Apart from magazines and books, the first Sherlockian collectible was a board game manufactured by Parker Brothers. Called ‘Sherlock Holmes,’ the game was first sold in 1895; a revised version came out in 1904. Over the years, fans have had several games to choose from: ‘Bringing Sherlock Holmes’ (Doubleday, Doran Co., 1935); ‘Sherlock Holmes: The Game of the Great Detective’ (National Games, Inc., 1956); ‘Murder on the Orient Express: A Sherlock Holmes Mystery Game’ (Ideal Toy Corp., 1967).
Other collectable items produced in the last 50 or 60 years include jigsaw puzzles, bookplates, comic strips, comic books, dolls, prints, and a ‘Sherlock Holmes Writing Set’ (Stuart Hall Co., 1946), with writing paper and invisible ink.

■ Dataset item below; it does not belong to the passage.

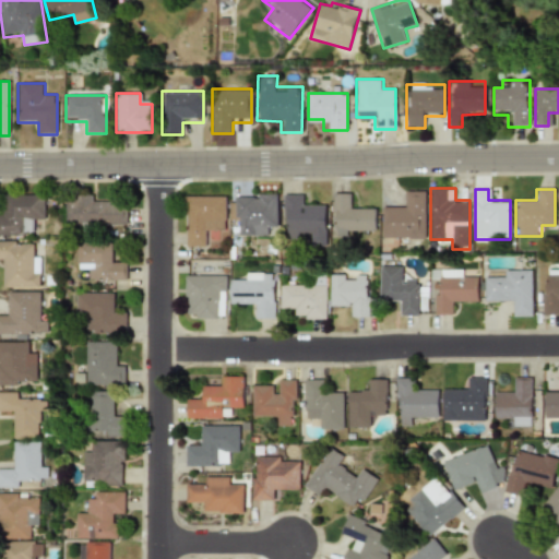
[(427,190),(404,190),(404,203),(382,203),(382,240),(427,240),(427,190)]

For a brief time in the 1920s, ‘Sherlock Holmes’ cigars were marketed in this country. Their embossed, colorful cigar-box labels bore a Sherlock portrait of the William Gillette variety. About the same time, a British tobacco firm, Turf Cigarettes, offered ‘Conan Doyle Characters’ cards, mostly derived from the Sherlock Holmes sagas. Each cigarette package contained one card; 25 made up a complete set. There were several printing runs of these, some with minor changes.
At the turn of the century, a few souvenir services were published featuring Sherlock Holmes, Dr. Watson, and their cases, but these are rare and very difficult to find. The best is a set of 12 or more, with illustrations taken directly from the original Strand magazine drawings by Sidney Paget. They were used by the magazine in 1903, to publicize Holmes and Watson’s return to its pages.
Regardless of the passage of time since the duo first walked the streets of London in search of clues to solve crimes, interest in them continues to grow. Long before the age of computers and the internet, Sherlock Holmes was a superhero who depended upon brain, not brawn. In 1911, an ad for a new Holmes story promised readers: ‘Terror, danger, cunning, mystery, courage, ingenuity; an extraordinary crime; an amazing and unexpected solution.’ There ís no doubt that Sherlock Holmes fulfilled all those promises – and he’s still doing it today.